Naked City
CHIPped Teeth
By Rachel Proctor May, Fri., Feb. 11, 2005
"I'll sit on a bridge for two hours to get the treatment my family needs," she said. "It's either wait two hours or wait until May."
Hernandez, a sixth-grade teacher, says that's what "everyone" does in El Paso, especially those who depend on the Children's Health Insurance Program, or CHIP. After the hacking and slashing of the 2003 budget cycle, CHIP no longer covers dental or vision expenses. That's why Hernandez came to Austin on Monday: she was part of a rally of Industrial Areas Foundation chapters from around Texas who gathered to urge legislators to fully restore CHIP funding. In addition to CHIP, the group also rallied around the need to come up with a school finance plan that doesn't involve gambling (video slot machines is one funding element that the Lege has kicked around), though they had no specific alternative to offer. But it was CHIP that generated the most emotion, and they may have some luck Republican leaders have already expressed interest in restoring dental and vision benefits to CHIP.

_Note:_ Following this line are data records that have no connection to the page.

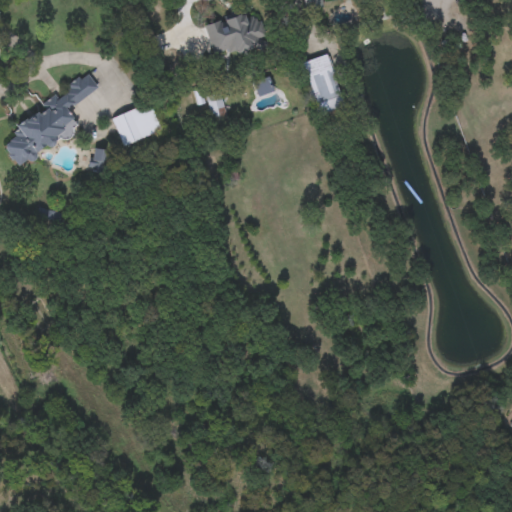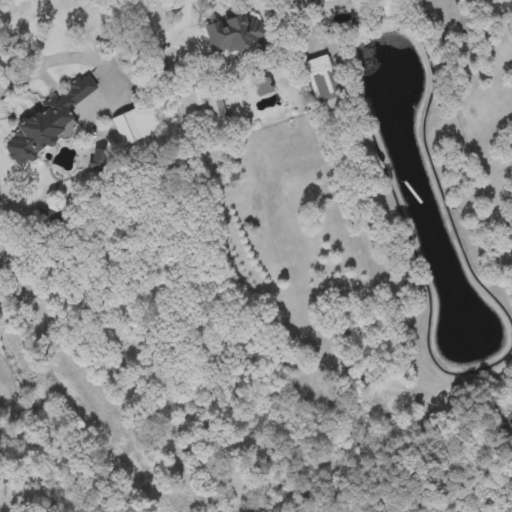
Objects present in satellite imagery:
building: (311, 2)
building: (311, 3)
building: (243, 28)
building: (244, 31)
building: (255, 62)
building: (255, 65)
building: (318, 78)
building: (322, 81)
building: (215, 108)
building: (216, 111)
building: (135, 123)
building: (44, 124)
building: (45, 127)
building: (136, 127)
building: (510, 423)
building: (511, 426)
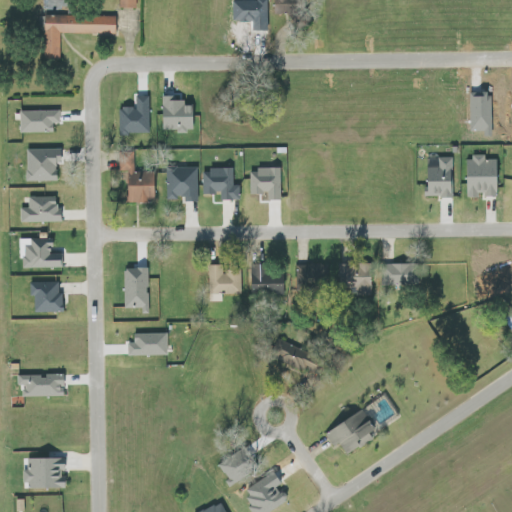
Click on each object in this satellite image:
building: (128, 4)
building: (72, 30)
road: (96, 84)
building: (178, 114)
building: (136, 118)
building: (39, 121)
building: (42, 164)
building: (125, 164)
building: (440, 177)
building: (482, 177)
building: (182, 183)
building: (220, 183)
building: (266, 183)
building: (141, 187)
building: (41, 210)
road: (303, 233)
building: (41, 254)
building: (401, 274)
building: (311, 276)
building: (357, 278)
building: (267, 281)
building: (222, 282)
building: (47, 297)
building: (509, 322)
building: (149, 344)
building: (300, 362)
building: (42, 385)
building: (353, 433)
road: (417, 446)
road: (316, 466)
building: (236, 468)
building: (44, 473)
building: (216, 508)
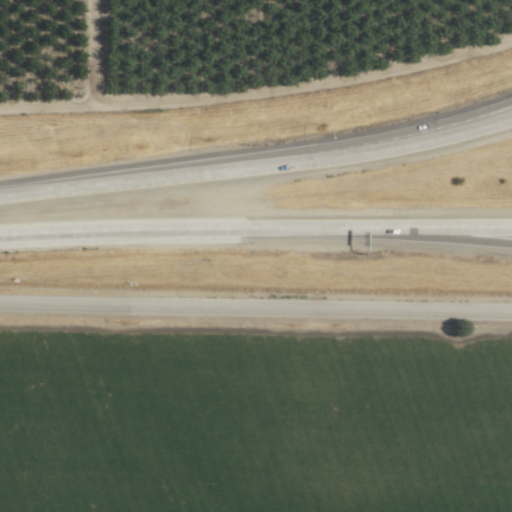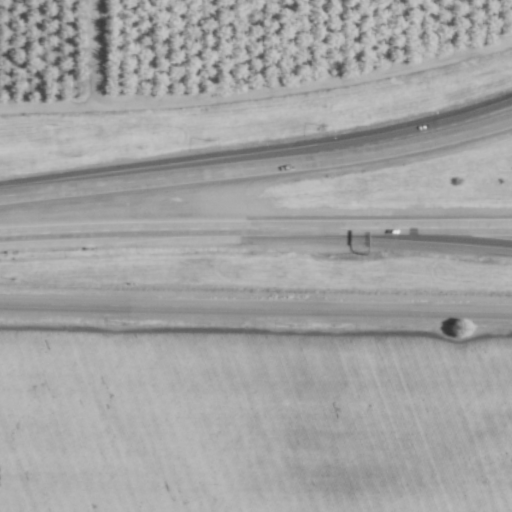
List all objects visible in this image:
road: (451, 118)
road: (258, 166)
road: (449, 228)
road: (193, 229)
road: (448, 240)
road: (256, 316)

While that won't help Hernandez, whose "very bad" insurance is private, it would help Rosalie Tristan of Raymondville, in the Rio Grande valley, who also attended the rally. Tristan is a student at UT-Pan American; her three children are on CHIP, and they also get their dental care in Mexico. She finds this outrageous. "I have to go to Mexico to get dental care, and I live in the United States?" she said. Plus, she said that all the cross-border adventures in dental hygiene hurt more than the families with sick kids.
"My friend just graduated as a dental technician, and she can't find a job anywhere," she said. Perhaps she should try Juarez.